At UNDP, we are fully committed to supporting initiatives like CAFI, which not only aim to protect forests but also
help communities advance their development objectives. The trust and strong relationships developed over the course of establishing this excellent partnership will continue to determine the quality of its results and impacts over time.
This initiative is not the first attempt in the region; it builds on years of dialogue and action through a number of initiatives like the Central African Forests Commission (COMIFAC), the Congo Basin Forest Fund, and the Joint Declaration of Durban. CAFI will complement these initiatives.
Tonight, we are here as a sign of our commitment to support the Central African governments in their efforts to invest in their forests – to contribute to their sustainable development needs and to contribute to global climate mitigation efforts.
To advance and capitalize commitments made tonight and efforts to protect the second largest tropical forest basin, we have created a dedicated Multi-Partner Trust Fund. This Fund will bridge a funding gap, and will focus new investment in a region which thus far has not benefited from the same amount of funding as other forested regions.
I would like to acknowledge and sincerely thank all the countries represented here tonight for your leadership, vision, and financial contribution to this innovative and critically important initiative.
The timing of this launch is just right. As UN Member States turn their attention to implementation of the “Agenda 2030”, and with a global climate agreement scheduled to be finalized in Paris at the end of the year, keeping up the momentum on forest conservation is essential. We hope that the commitments manifested here tonight will boost action with multiple wins – for the climate, for inclusive development, and for economic growth.

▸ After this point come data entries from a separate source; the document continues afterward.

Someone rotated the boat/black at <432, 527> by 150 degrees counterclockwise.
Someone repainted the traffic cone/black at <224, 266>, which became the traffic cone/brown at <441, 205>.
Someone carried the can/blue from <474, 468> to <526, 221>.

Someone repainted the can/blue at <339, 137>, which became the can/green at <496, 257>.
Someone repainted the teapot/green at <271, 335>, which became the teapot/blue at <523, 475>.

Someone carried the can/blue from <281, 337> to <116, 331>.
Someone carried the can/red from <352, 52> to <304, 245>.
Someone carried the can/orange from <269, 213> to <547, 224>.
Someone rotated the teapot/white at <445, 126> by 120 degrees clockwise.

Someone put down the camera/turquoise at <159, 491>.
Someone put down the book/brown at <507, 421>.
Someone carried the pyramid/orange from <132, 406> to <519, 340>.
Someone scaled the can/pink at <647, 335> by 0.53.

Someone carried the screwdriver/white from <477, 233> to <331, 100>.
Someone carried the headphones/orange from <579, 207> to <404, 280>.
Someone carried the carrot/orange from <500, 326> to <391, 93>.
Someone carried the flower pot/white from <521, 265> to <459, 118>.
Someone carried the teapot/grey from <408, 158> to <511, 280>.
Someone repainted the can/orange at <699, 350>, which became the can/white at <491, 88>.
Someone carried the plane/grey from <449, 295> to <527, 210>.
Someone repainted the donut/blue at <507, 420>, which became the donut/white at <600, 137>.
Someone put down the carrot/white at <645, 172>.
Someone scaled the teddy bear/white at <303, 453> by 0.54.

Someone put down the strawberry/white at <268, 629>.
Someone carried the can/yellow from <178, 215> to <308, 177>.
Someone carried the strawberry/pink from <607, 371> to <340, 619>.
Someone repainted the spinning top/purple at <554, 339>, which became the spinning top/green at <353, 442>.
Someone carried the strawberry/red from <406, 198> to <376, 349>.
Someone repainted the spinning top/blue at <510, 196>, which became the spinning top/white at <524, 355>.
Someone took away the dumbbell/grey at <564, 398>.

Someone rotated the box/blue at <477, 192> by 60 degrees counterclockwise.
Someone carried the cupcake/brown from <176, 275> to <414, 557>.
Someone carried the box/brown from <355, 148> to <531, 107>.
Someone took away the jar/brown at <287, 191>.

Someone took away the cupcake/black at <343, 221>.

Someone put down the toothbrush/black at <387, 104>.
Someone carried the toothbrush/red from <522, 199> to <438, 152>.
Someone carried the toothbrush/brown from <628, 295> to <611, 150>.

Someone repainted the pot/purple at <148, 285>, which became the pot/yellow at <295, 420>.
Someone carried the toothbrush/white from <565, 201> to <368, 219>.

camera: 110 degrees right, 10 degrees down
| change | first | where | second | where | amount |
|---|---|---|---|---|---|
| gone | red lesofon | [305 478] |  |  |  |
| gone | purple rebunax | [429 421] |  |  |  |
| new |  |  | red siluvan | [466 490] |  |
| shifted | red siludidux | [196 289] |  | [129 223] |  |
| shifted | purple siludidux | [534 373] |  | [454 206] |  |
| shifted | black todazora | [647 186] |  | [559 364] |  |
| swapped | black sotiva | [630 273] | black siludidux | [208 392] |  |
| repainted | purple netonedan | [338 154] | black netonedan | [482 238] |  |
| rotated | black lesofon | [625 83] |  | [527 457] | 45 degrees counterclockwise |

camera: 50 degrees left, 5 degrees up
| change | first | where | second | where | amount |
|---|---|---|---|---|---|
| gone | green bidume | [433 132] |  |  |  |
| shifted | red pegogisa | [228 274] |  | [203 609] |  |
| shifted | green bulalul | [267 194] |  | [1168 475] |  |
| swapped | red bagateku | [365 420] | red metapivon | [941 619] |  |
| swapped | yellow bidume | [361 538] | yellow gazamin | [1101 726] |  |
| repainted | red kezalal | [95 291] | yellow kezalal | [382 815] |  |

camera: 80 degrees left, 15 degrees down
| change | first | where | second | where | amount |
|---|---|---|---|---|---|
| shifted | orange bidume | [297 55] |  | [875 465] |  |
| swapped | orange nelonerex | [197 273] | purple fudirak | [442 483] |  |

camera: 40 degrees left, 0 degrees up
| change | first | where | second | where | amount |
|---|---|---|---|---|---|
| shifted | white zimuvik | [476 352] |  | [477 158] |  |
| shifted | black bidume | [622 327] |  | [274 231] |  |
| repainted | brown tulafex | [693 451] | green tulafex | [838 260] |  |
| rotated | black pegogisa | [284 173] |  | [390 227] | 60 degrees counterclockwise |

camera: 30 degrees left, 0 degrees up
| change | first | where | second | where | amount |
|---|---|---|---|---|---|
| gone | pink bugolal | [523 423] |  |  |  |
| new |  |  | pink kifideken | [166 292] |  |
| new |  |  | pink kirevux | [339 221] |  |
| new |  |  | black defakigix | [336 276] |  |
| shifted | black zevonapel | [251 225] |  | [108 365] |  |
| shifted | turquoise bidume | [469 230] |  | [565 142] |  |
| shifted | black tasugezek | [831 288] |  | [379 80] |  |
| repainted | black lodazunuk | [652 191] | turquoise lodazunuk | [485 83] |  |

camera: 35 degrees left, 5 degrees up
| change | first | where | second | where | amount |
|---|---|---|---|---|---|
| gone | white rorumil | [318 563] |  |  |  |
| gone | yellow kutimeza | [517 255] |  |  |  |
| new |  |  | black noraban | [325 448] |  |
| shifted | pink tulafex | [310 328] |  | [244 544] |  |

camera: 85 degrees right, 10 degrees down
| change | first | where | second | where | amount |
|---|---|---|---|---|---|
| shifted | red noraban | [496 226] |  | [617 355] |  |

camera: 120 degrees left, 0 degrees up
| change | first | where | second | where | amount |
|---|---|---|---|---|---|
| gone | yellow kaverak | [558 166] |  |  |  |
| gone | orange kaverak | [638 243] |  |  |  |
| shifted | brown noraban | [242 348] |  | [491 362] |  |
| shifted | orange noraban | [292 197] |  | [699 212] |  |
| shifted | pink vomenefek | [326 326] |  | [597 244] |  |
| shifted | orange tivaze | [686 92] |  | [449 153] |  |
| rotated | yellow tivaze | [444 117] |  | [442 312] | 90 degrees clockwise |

UNDP is honoured and proud to stand with the governments of Central Africa in this process. I particularly wish to recognize the support of Norway, the European Commission, France, Germany, the United Kingdom and Brazil. We look forward to working with our multilateral partners, the World Bank and the FAO to advance our efforts. Not only will successfully tackling deforestation in the Congo Basin greatly benefit this region, but it is also of huge importance for our world as a whole.